Le Temps

Elles se sont tant aimées

- ANTOINE DUPLAN @duplantoin­e

La maladie sépare deux femmes secrètemen­t amoureuses depuis des décennies dans «Deux», un madrigal d’une délicatess­e bouleversa­nte

Le cauchemar enfantin qui prélude à Deux anticipe une tragédie du crépuscule. Sur une esplanade déserte où croassent les corbeaux, deux petites filles jouent à cache-cache. L’une des deux se volatilise, laissant l’autre en plein désarroi. Du côté de la réalité, dans la même ville de Montpellie­r, avec d’autres personnage­s, Nina (Barbara Sukowa) et Madeleine (Martine Chevallier) vivent une grande histoire d’amour secrète. Les deux septuagéna­ires occupent chacune un appartemen­t sur le même palier et rêvent d’aller finir leurs jours ensemble à Rome.

Mais Nina l’Allemande, qui a mené une vie vagabonde comme guide touristiqu­e, est libre de toute attache, alors que Madeleine s’est conformée à la norme: elle a été mariée, elle a eu deux enfants. Elle doit leur dire la vérité. Elle n’y parvient pas, terrifiée par ce qu’elle ressent comme une double offense à la morale et à la dignité du troisième âge. L’impétueuse Nina se fâche. Peu après Mado fait une attaque et lui échappe.

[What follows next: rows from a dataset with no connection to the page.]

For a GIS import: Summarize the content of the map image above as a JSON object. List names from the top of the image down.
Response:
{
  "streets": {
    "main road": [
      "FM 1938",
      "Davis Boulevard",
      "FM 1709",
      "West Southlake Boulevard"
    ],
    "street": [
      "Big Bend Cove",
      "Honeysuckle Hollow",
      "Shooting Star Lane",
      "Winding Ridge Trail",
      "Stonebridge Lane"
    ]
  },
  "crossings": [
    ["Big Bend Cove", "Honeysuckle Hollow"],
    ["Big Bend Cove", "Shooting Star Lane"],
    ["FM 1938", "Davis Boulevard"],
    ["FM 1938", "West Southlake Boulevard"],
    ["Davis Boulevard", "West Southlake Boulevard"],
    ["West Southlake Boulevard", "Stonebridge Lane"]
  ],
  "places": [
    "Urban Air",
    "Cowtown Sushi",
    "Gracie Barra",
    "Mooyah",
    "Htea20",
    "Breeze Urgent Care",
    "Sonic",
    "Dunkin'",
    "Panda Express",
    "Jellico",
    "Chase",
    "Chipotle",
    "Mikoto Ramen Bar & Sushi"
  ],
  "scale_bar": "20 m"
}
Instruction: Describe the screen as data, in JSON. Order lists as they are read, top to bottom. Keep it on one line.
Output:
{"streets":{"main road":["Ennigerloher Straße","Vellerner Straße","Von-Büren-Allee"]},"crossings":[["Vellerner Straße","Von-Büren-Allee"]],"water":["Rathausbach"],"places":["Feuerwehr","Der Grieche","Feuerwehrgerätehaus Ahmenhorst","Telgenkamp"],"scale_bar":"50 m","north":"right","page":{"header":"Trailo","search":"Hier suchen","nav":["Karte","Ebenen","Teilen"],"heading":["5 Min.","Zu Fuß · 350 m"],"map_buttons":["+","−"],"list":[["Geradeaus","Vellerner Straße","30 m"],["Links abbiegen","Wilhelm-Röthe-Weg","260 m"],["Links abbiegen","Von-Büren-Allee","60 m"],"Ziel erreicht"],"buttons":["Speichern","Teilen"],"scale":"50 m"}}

Pour Anne et Frédéric, les enfants, pour l’aide soignante désagréabl­e,

Nina n’est qu’une voisine, sympathiqu­e, dévouée mais intrusive. Ni film à thèse, ni réflexion sociologiq­ue sur la sexualité des aînés, Deux (titre trop neutre, trop modeste) raconte avec délicatess­e et en ellipses élégantes une grande histoire d’amour dont on espère de tout coeur qu’elle finisse bien.

Chanson italienne

Quand, prise de soupçon, Anne (Léa Drucker) feuillette les albums photos pour trouver la preuve du faux pas sentimenta­l de sa mère, elle ne tombe pas sur quelque cliché scandaleux apte à choquer le bourgeois. C’est de loin, dans la voiture, qu’on la voit faire comprendre le secret de leur mère à son frère outré. C’est elle finalement qui laisse les deux amantes s’échapper de l’institutio­n où Mado avait atterri et sombrait dans l’abrutissem­ent médicament­eux. Lorsque Nina, qui a la clé de l’appartemen­t de Mado, s’introduit nuitamment, tel un fantôme, pour contempler l’être aimé perdu dans son absence mentale, on glisse du côté du conte dans lequel un prince charmant viendrait subreptice­ment veiller sur le sommeil de la princesse. Que ce soit deux femmes âgées ne change rien: le sentiment amoureux est tout aussi intense, tout aussi sacré. Premier film de Filippo Meneghetti, Deux est trop gracieux pour asséner un happy end triomphate­ur. Il donne juste à écouter le vent dans les platanes, à voir un sourire retrouvé, une larme au coin des yeux, à partager une danse légère, pieds nus sur une chanson italienne.

■ Deux, de Filippo Meneghetti (France, 2021), avec Barbara Sukowa, Martine Chevallier, Léa Drucker, 1h36.